Billy
- Other name: William Johnson Hippopotamus
- Species: Pygmy hippopotamus (Choeropsis liberiensis)
- Sex: Male
- Born: Before 1927 Liberia
- Died: October 11, 1955
- Employer: National Zoo
- Years active: c. 1930 – 1955
- Residence: National Zoo
- Offspring: 23 calves

= Billy (pygmy hippopotamus) =

Calvin Coolidge's pygmy hippopotamus

Billy, also known as William Johnson Hippopotamus (before 1927 – October 11, 1955), was a pygmy hippopotamus given to United States President Calvin Coolidge. Captured in Liberia, he was given to Coolidge by Harvey S. Firestone in 1927. Billy spent most of his life in the National Zoo in Washington, D.C. In addition to his fame as an exotic presidential pet—which afforded him a trip to the 1939 New York World's Fair—Billy is also notable as the common ancestor to most pygmy hippopotamuses in American zoos.
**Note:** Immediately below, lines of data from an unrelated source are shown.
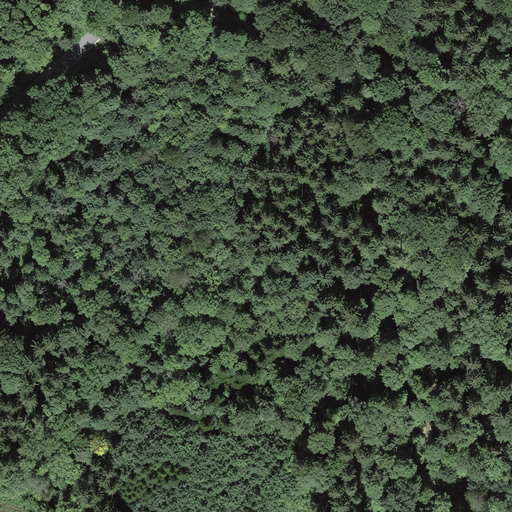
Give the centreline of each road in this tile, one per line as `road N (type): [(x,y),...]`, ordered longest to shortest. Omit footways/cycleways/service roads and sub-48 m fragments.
road 1 (track): [(438,511),(418,331),(363,166),(299,82),(193,0)]
road 2 (unclassified): [(118,0),(107,23),(0,125)]
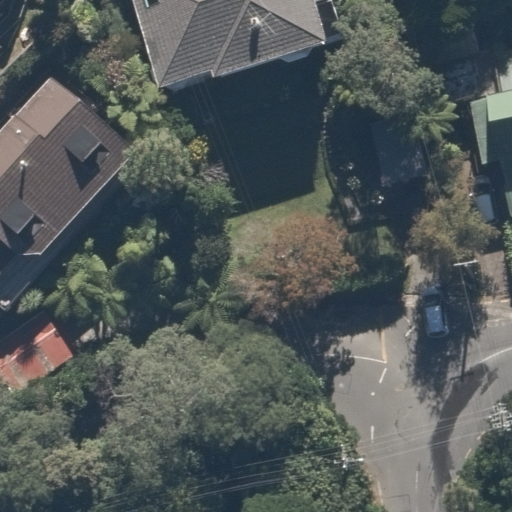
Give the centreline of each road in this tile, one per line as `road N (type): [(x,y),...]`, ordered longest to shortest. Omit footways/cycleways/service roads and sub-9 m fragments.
road 1 (residential): [(410,452),(189,511)]
road 2 (residential): [(511,353),(443,393),(410,452)]
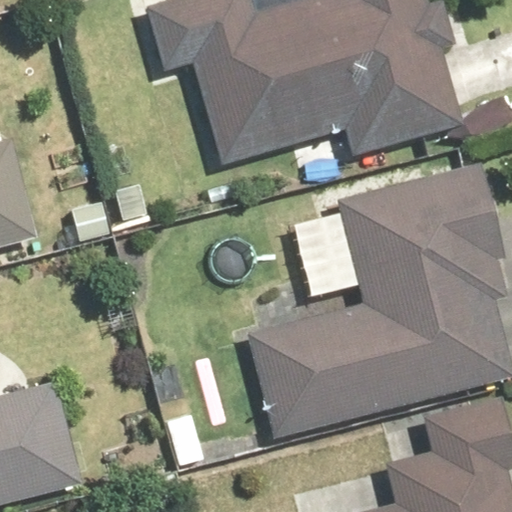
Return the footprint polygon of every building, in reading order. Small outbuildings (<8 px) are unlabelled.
[(416,0),(146,0),(135,3),(158,85),(183,79),(208,173),(334,140),(341,164),(447,136),(427,58),(452,51),(439,2),(419,7),(416,0)] [(0,251),(29,245),(6,150),(0,150),(0,251)] [(357,311),(245,336),(269,441),(508,385),(489,303),(501,302),(470,171),(332,202),(357,311)] [(104,205),(61,214),(70,255),(113,245),(104,205)] [(0,507),(75,487),(45,377),(0,388),(0,507)] [(348,511),(511,511),(511,503),(503,472),(511,469),(511,452),(496,395),(413,417),(422,448),(381,459),(392,499),(348,510),(348,511)]
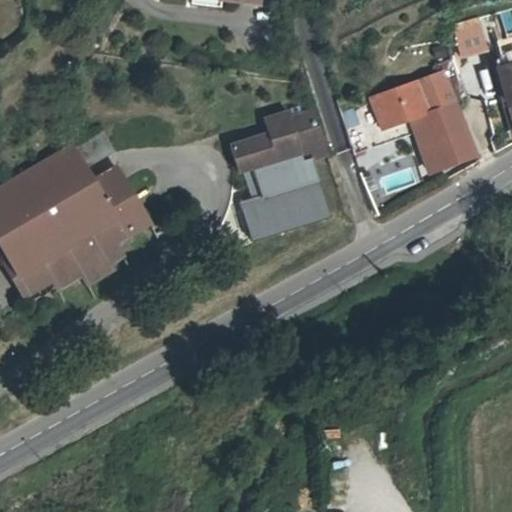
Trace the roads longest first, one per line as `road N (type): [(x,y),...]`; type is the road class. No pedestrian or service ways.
road 1 (tertiary): [(511,168),(0,455)]
road 2 (track): [(455,511),(459,399),(511,370)]
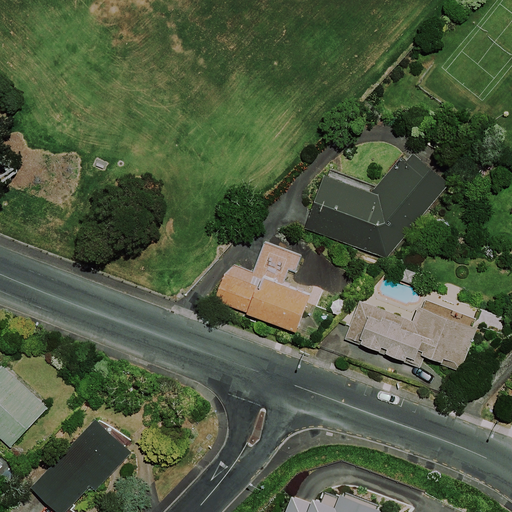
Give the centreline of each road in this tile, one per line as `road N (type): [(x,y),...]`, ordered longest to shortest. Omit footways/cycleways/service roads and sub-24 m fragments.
road 1 (unclassified): [(275,379),(0,274)]
road 2 (unclassified): [(511,474),(275,379)]
road 3 (residential): [(193,511),(244,449),(275,379)]
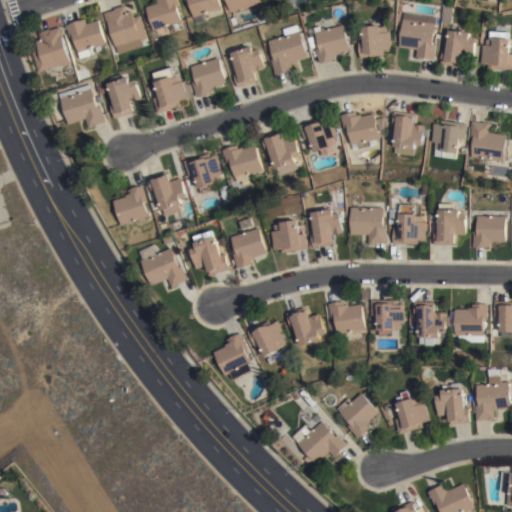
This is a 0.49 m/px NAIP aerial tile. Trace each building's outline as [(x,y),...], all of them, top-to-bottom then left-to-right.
[(156,4),(155,0),(177,0),(179,6),(176,7),(181,21),(152,30),(145,7),(156,4)] [(218,0),(221,8),(192,17),(187,4),(185,5),(183,0),(218,0)] [(260,0),(261,2),(229,12),(225,0),(260,0)] [(143,46),(128,50),(127,45),(116,48),(105,12),(127,5),(128,7),(130,7),(131,7),(134,18),(141,16),(148,39),(141,41),(143,46)] [(436,17),(433,45),(437,46),(435,61),(416,58),(417,50),(399,47),(403,13),(436,17)] [(93,54),(79,59),(73,38),(70,39),(66,25),(85,19),(86,24),(98,20),(106,44),(92,48),(93,54)] [(344,25),(350,50),(337,54),(337,55),(333,56),(334,60),(320,64),(316,48),(318,48),(315,34),(309,35),(307,28),(320,25),(321,31),(344,25)] [(300,31),(308,57),(290,63),(293,71),(275,76),(271,62),(274,61),(268,41),(279,38),(283,30),(297,26),(299,32),(300,31)] [(357,42),(363,41),(361,28),(379,26),(380,28),(386,27),(387,33),(390,32),(392,51),(384,52),(384,55),(359,58),(357,42)] [(38,72),(32,50),(38,48),(36,41),(41,40),(39,33),(60,27),(71,63),(64,65),(66,69),(44,76),(43,71),(38,72)] [(443,48),(446,49),(448,30),(471,33),(471,38),(476,39),(473,62),(463,61),(463,65),(461,65),(461,67),(441,64),(443,48)] [(511,40),(510,54),(511,54),(511,69),(488,69),(488,64),(482,64),(482,45),(486,46),(486,39),(490,39),(490,32),(509,32),(509,40),(511,40)] [(236,72),(230,54),(251,47),(253,51),(258,50),(265,69),(254,73),(257,82),(237,89),(232,73),(236,72)] [(226,83),(213,87),(214,88),(210,90),(211,93),(196,98),(191,83),(195,81),(190,67),(218,58),(226,83)] [(152,73),(170,66),(174,78),(178,76),(180,83),(182,82),(188,99),(181,102),(183,106),(175,108),(157,114),(152,99),(160,97),(155,83),(152,73)] [(142,99),(132,102),(135,113),(115,119),(110,103),(114,102),(108,84),(129,78),(130,83),(137,81),(142,99)] [(90,84),(98,108),(101,107),(106,123),(89,128),(86,119),(68,125),(58,94),(90,84)] [(396,128),(392,127),(394,111),(418,115),(416,125),(425,126),(425,129),(429,130),(428,137),(424,137),(422,147),(416,146),(415,151),(413,151),(413,156),(392,153),(393,148),(396,128)] [(348,130),(343,131),(340,115),(356,112),(357,115),(361,115),(361,116),(375,113),(379,139),(375,140),(376,146),(352,150),(351,145),(348,130)] [(324,116),(326,121),(332,119),(338,137),(335,138),(337,144),(330,146),(331,148),(314,154),(308,139),(304,140),(299,125),(324,116)] [(465,140),(460,139),(457,155),(440,153),(440,150),(433,149),(433,143),(431,142),(434,124),(440,124),(440,120),(468,124),(465,140)] [(472,138),(469,137),(471,121),(490,123),(489,133),(507,135),(504,162),(470,158),(472,138)] [(300,157),(294,159),(297,169),(271,176),(260,137),(282,131),(285,140),(295,138),(300,157)] [(263,172),(248,176),(250,183),(242,185),(241,182),(235,183),(225,150),(239,145),(240,148),(242,147),(243,150),(255,146),(263,172)] [(194,174),(187,176),(183,162),(215,152),(224,179),(216,181),(219,189),(200,195),(199,190),(194,174)] [(160,212),(158,205),(151,207),(150,200),(156,199),(155,194),(150,195),(146,178),(167,172),(170,181),(181,178),(186,200),(180,201),(182,211),(165,215),(164,211),(160,212)] [(125,198),(124,195),(128,194),(127,191),(142,186),(146,202),(143,203),(148,218),(119,226),(112,202),(125,198)] [(440,205),(454,205),(454,211),(461,211),(461,216),(466,216),(466,236),(456,236),(456,244),(455,244),(455,246),(434,246),(434,229),(438,229),(439,211),(440,211),(440,205)] [(400,206),(415,206),(415,215),(417,215),(417,217),(423,217),(423,223),(427,223),(427,242),(418,242),(418,244),(394,244),(394,229),(399,229),(399,215),(400,215),(400,206)] [(384,209),(384,229),(388,229),(387,245),(369,244),(369,236),(350,235),(351,208),(384,209)] [(343,234),(333,235),(334,242),(332,243),(333,245),(313,248),(310,232),(314,232),(311,214),(333,211),(334,215),(340,214),(343,234)] [(507,217),(506,243),(493,242),(493,245),(489,245),(489,249),(473,248),(473,232),(477,232),(477,216),(507,217)] [(239,222),(251,218),(255,230),(259,229),(268,254),(254,258),(256,263),(237,270),(232,254),(235,253),(231,239),(243,234),(239,222)] [(271,232),(274,232),(273,226),(297,222),(299,236),(306,235),(308,251),(282,254),(282,249),(274,251),(271,232)] [(193,237),(212,232),(216,244),(217,244),(222,258),(226,257),(230,271),(208,277),(206,267),(197,270),(191,250),(195,249),(194,245),(195,245),(193,237)] [(163,239),(171,236),(174,243),(165,246),(163,239)] [(138,251),(154,245),(158,254),(171,249),(180,273),(185,271),(189,282),(170,289),(167,280),(150,287),(140,261),(142,260),(138,251)] [(398,300),(398,306),(405,306),(405,324),(401,324),(401,330),(394,330),(394,333),(392,333),(392,338),(378,338),(378,333),(377,333),(377,316),(371,316),(371,300),(398,300)] [(336,335),(334,320),(330,321),(328,304),(344,302),(345,305),(348,305),(349,307),(362,305),(366,331),(360,332),(361,339),(344,341),(343,334),(336,335)] [(500,326),(493,325),(494,302),(511,302),(511,334),(500,334),(500,326)] [(418,340),(418,317),(413,317),(413,303),(435,303),(435,308),(436,308),(436,313),(446,313),(446,334),(439,345),(434,345),(434,347),(424,347),(424,345),(419,345),(419,340),(418,340)] [(449,332),(449,322),(455,322),(455,310),(468,310),(468,308),(471,308),(471,305),(488,305),(489,323),(485,323),(485,337),(455,337),(455,332),(449,332)] [(294,329),(290,330),(286,313),(307,307),(310,317),(320,314),(326,336),(320,338),(321,343),(299,349),(294,329)] [(263,324),(265,329),(278,322),(286,339),(283,340),(286,346),(279,349),(280,352),(265,359),(258,345),(253,347),(246,332),(263,324)] [(224,348),(224,346),(228,345),(226,341),(241,334),(248,349),(244,351),(250,364),(247,365),(250,372),(231,381),(228,374),(224,376),(213,353),(224,348)] [(475,407),(477,407),(476,385),(490,384),(489,371),(502,370),(502,383),(510,382),(511,411),(494,412),(495,421),(476,422),(475,407)] [(397,399),(402,397),(401,395),(408,392),(411,402),(413,401),(414,402),(419,400),(421,406),(425,405),(431,422),(425,424),(426,428),(418,431),(417,429),(399,435),(395,421),(401,419),(396,407),(399,406),(397,399)] [(464,392),(465,409),(469,408),(471,424),(448,426),(447,409),(437,410),(436,398),(443,397),(443,393),(464,392)] [(379,413),(369,422),(370,424),(367,427),(369,430),(358,440),(347,428),(349,426),(339,414),(340,413),(337,409),(348,399),(352,403),(361,394),(379,413)] [(389,404),(395,415),(387,418),(384,412),(386,411),(384,406),(389,404)] [(292,437),(305,426),(311,432),(321,423),(335,438),(337,436),(347,447),(334,459),(328,452),(315,465),(297,445),(298,444),(292,437)] [(507,490),(499,489),(501,469),(511,469),(511,503),(506,503),(507,490)] [(471,511),(442,511),(437,501),(434,502),(428,489),(440,483),(440,482),(443,480),(448,489),(464,481),(476,506),(470,509),(471,511)] [(394,511),(394,510),(396,509),(395,507),(400,506),(399,504),(406,502),(406,503),(410,502),(411,506),(416,505),(418,511),(394,511)]
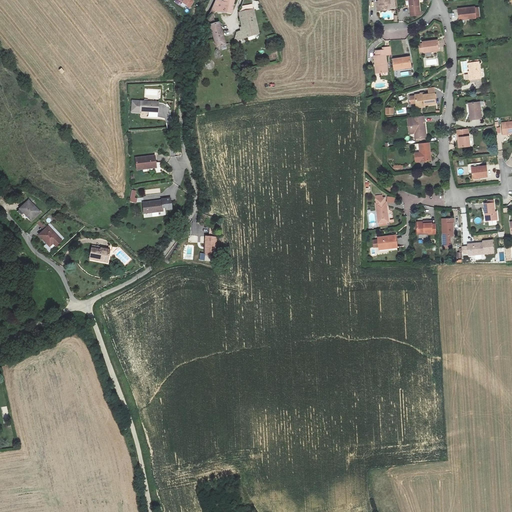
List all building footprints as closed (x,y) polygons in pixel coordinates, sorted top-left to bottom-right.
[(218,0),(217,0),(213,9),(216,11),(223,13),(225,1),(218,0)] [(233,14),(235,0),(225,0),(225,1),(223,13),(233,14)] [(379,0),(380,1),(380,5),(379,6),(379,11),(390,10),(389,4),(390,4),(390,0),(379,0)] [(408,0),(409,2),(410,13),(420,12),(418,0),(408,0)] [(467,16),(468,19),(476,18),(475,7),(458,9),(458,17),(467,16)] [(214,15),(216,11),(213,9),(211,16),(211,25),(219,48),(228,45),(221,22),(216,24),(214,15)] [(261,33),(255,10),(241,13),(244,32),(238,34),(236,40),(261,33)] [(423,42),(424,53),(434,52),(434,50),(439,49),(438,41),(423,42)] [(375,55),(376,64),(378,64),(378,73),(387,71),(385,54),(375,55)] [(394,59),(395,69),(399,69),(399,70),(412,68),(411,65),(413,65),(412,56),(394,59)] [(479,61),(469,63),(471,72),(472,79),(481,78),(479,61)] [(425,104),(425,105),(436,104),(435,94),(434,94),(429,94),(424,95),(424,94),(415,95),(415,96),(416,103),(416,105),(425,104)] [(145,101),(132,100),(132,112),(141,112),(141,110),(157,111),(158,101),(148,101),(148,99),(145,98),(145,101)] [(480,101),(472,103),(472,111),(470,111),(471,119),(482,118),(480,101)] [(414,139),(424,138),(423,130),(425,129),(423,116),(412,118),(414,139)] [(458,131),(459,137),(461,137),(462,147),(469,146),(468,130),(458,131)] [(418,145),(420,155),(421,163),(430,162),(428,144),(418,145)] [(134,158),(136,169),(156,167),(155,156),(134,158)] [(471,166),(472,177),(486,176),(486,166),(471,166)] [(143,203),(145,215),(163,213),(163,210),(167,209),(167,211),(172,210),(170,198),(160,199),(161,201),(143,203)] [(376,204),(377,224),(388,223),(386,203),(385,203),(384,199),(377,200),(377,204),(376,204)] [(29,200),(20,209),(31,220),(40,211),(29,200)] [(484,204),(487,220),(497,219),(496,211),(493,211),(492,203),(484,204)] [(444,244),(451,244),(451,235),(454,235),(454,222),(457,222),(456,217),(443,218),(444,244)] [(430,221),(422,222),(422,224),(416,225),(416,234),(434,233),(434,224),(430,224),(430,221)] [(40,235),(50,245),(53,242),(56,246),(61,241),(48,227),(40,235)] [(388,247),(388,249),(396,248),(395,236),(377,238),(379,248),(388,247)] [(216,238),(206,237),(205,253),(215,254),(216,238)] [(484,240),(484,242),(484,244),(474,245),(474,243),(468,243),(469,254),(494,252),(493,240),(484,240)] [(92,249),(91,259),(98,260),(99,259),(108,260),(109,250),(102,248),(101,251),(92,249)]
By the time of his death in 1955, Billy had sired 23 calves, 13 of whom survived at least a year.

== Early years ==
| Harvey S. Firestone (left) gave Billy to Calvin Coolidge (right), who donated Billy to the National Zoo. |
In 1927, Harvey S. Firestone, the founder of the Firestone Tire and Rubber Company, acquired Billy in Liberia, where he was captured on one of Firestone Tires' large plantations. Calvin Coolidge, who was the U.S. president at the time, was known for his collection of animals, including many dogs, birds, a wallaby, lion cubs, a raccoon and other unusual animals. At the time, pygmy hippopotamuses were virtually unknown in the United States. On May 26, 1927, Coolidge was informed that he would receive the rare hippopotamus, already adult-sized at 6 ft long and around 600 lb, as a gift.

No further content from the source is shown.